Est-ce que cette période va changer des choses dans votre vie ?

J’ai relu Cinq méditations sur la mort, autrement dit sur la vie de l’académicien François Cheng. Mais ce qui me hante, c’est l’effroi de ceux qui meurent seuls, c’est la détresse de ces familles endeuillées, privées d’un véritable accompagnement de leurs défunts.

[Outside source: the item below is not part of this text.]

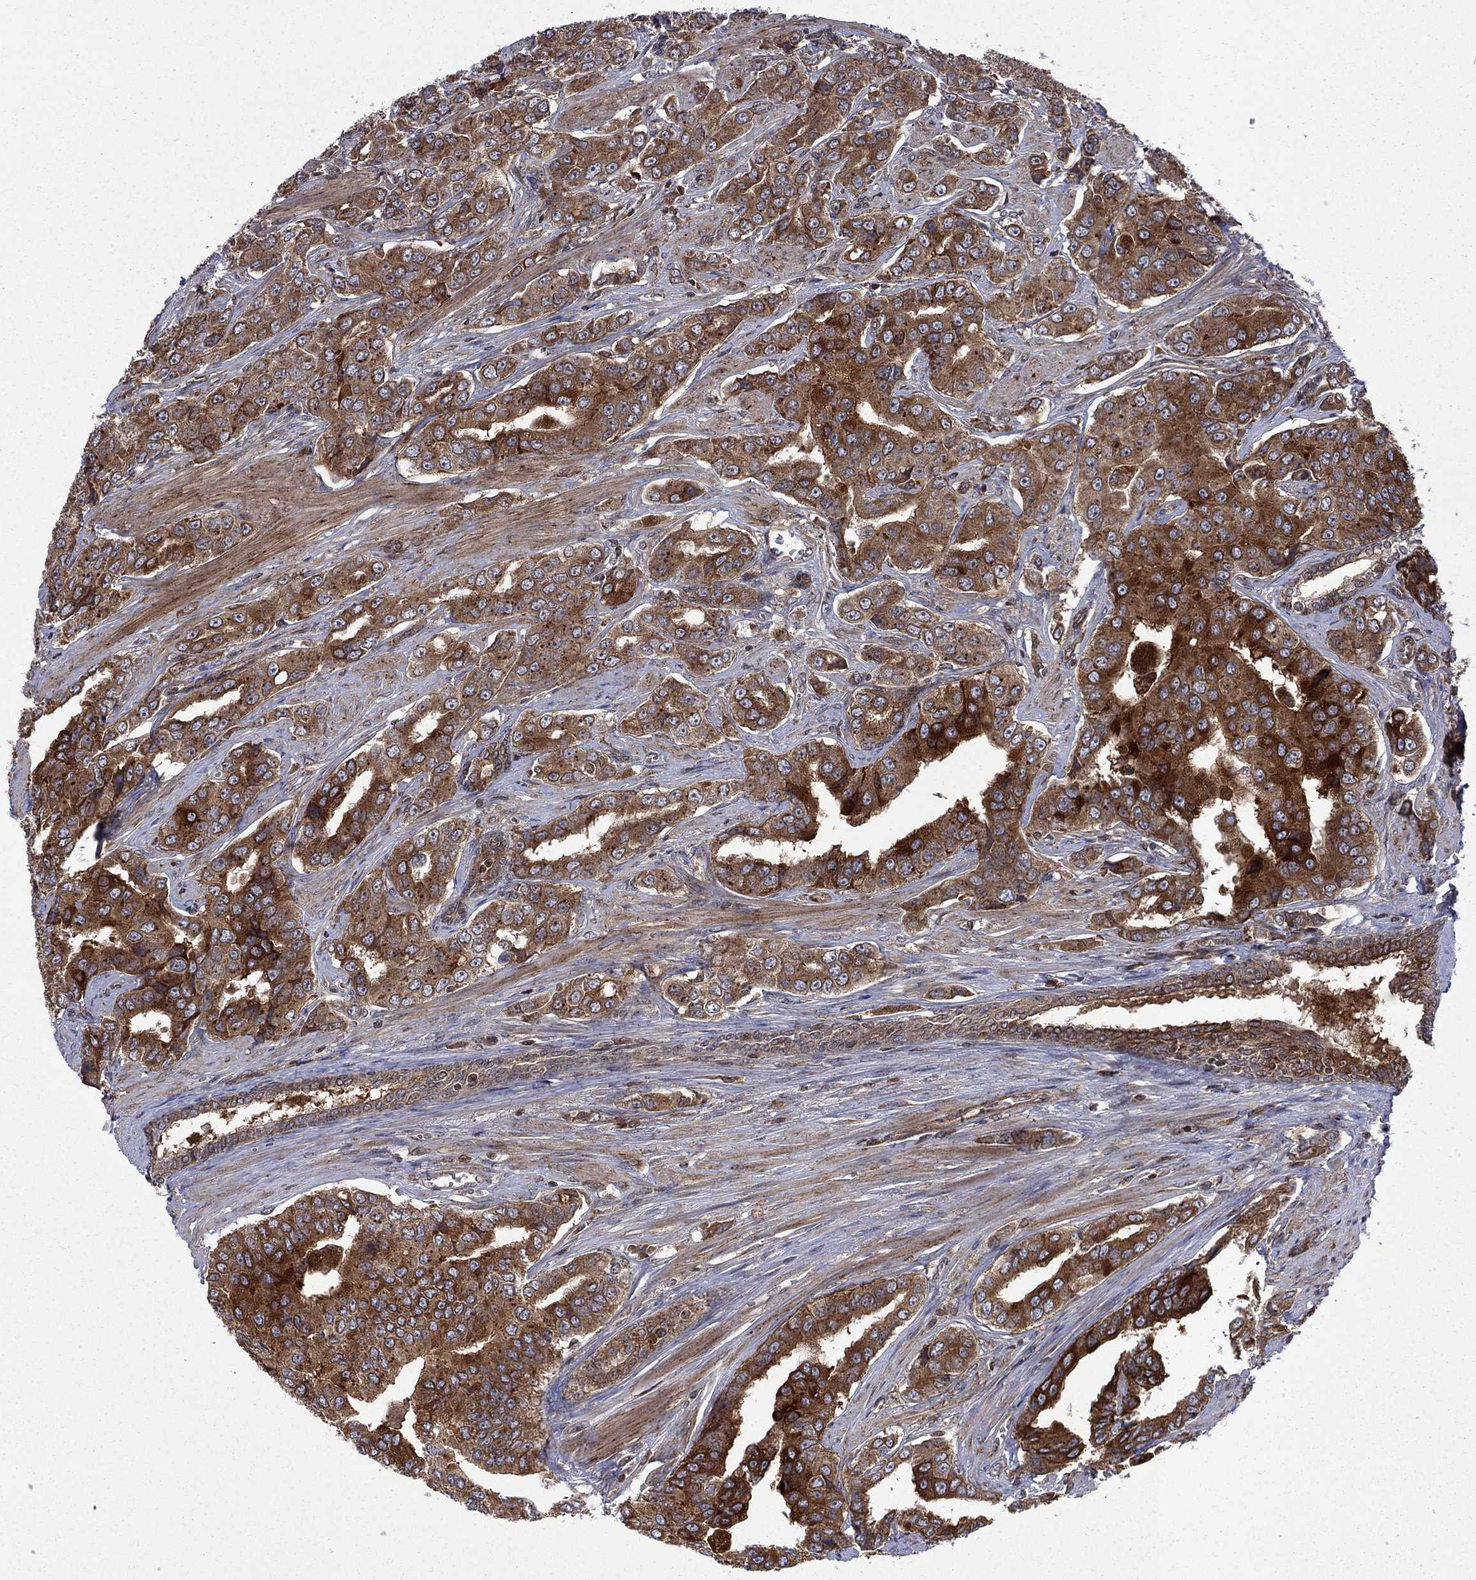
{"staining": {"intensity": "strong", "quantity": "25%-75%", "location": "cytoplasmic/membranous"}, "tissue": "prostate cancer", "cell_type": "Tumor cells", "image_type": "cancer", "snomed": [{"axis": "morphology", "description": "Adenocarcinoma, NOS"}, {"axis": "topography", "description": "Prostate and seminal vesicle, NOS"}, {"axis": "topography", "description": "Prostate"}], "caption": "Immunohistochemistry (IHC) photomicrograph of neoplastic tissue: human prostate cancer (adenocarcinoma) stained using IHC displays high levels of strong protein expression localized specifically in the cytoplasmic/membranous of tumor cells, appearing as a cytoplasmic/membranous brown color.", "gene": "TMEM33", "patient": {"sex": "male", "age": 69}}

N’oublions pas que le sacrifice d’Antigone, qui irrigue toute notre civilisation, naît de son exigence d’une sépulture pour son frère.

Quelles leçons pensez-vous que notre pays en tirera ?

J’espère que nous quitterons le marais des idées molles et que nous aurons la force de nous débarrasser des idées fausses. Pour les premières, cette épidémie signe le retour du tragique, dans notre vie collective comme pour le terrorisme, mais aussi dans nos existences individuelles. Chacun de nous perçoit au-dessus de lui l’ombre de l’épée de Damoclès, c’est cela qui est très nouveau. Cette crise sonne la défaite du progressisme avec sa croyance au progrès perpétuel, à l’émancipation individuelle, à l’abolition des frontières et des nations. Mais il faudra aussi dire la vérité aux Français : la qualité de nos services publics ne dépend pas du niveau de notre dépense publique. Et on ne pourra pas maintenir nos standards sociaux en travaillant moins que les autres nations.

À quoi ressemblera, selon vous, l’après ?

Je me garderai bien de me poser en prophète. Mais j’espère vraiment que la crise que nous endurons ne nous conduira pas à confondre les causes et les conséquences. Nous devrons apporter un antidote à l’impuissance publique. C’est l’oubli de nos intérêts vitaux qui nous a privés de protections. C’est le court-termisme d’une bureaucratie d’État qui nous a dépourvu de toute capacité d’anticipation de la menace. Une autre conception de la politique doit s’imposer, avec une autre vision de l’homme, avec le respect de certaines limites et de certaines permanences. La condition de l’homme, c’est justement qu’elle n’est pas sans conditions ! La politique ne peut pas être seulement l’instrument de la satisfaction des désirs individuels et de la gestion des moyens matériels. Il faudra renoncer à la croyance que l’on peut construire le bien commun par l’addition des droits individuels et réintroduire notre nation souveraine dans le cours de l’Histoire.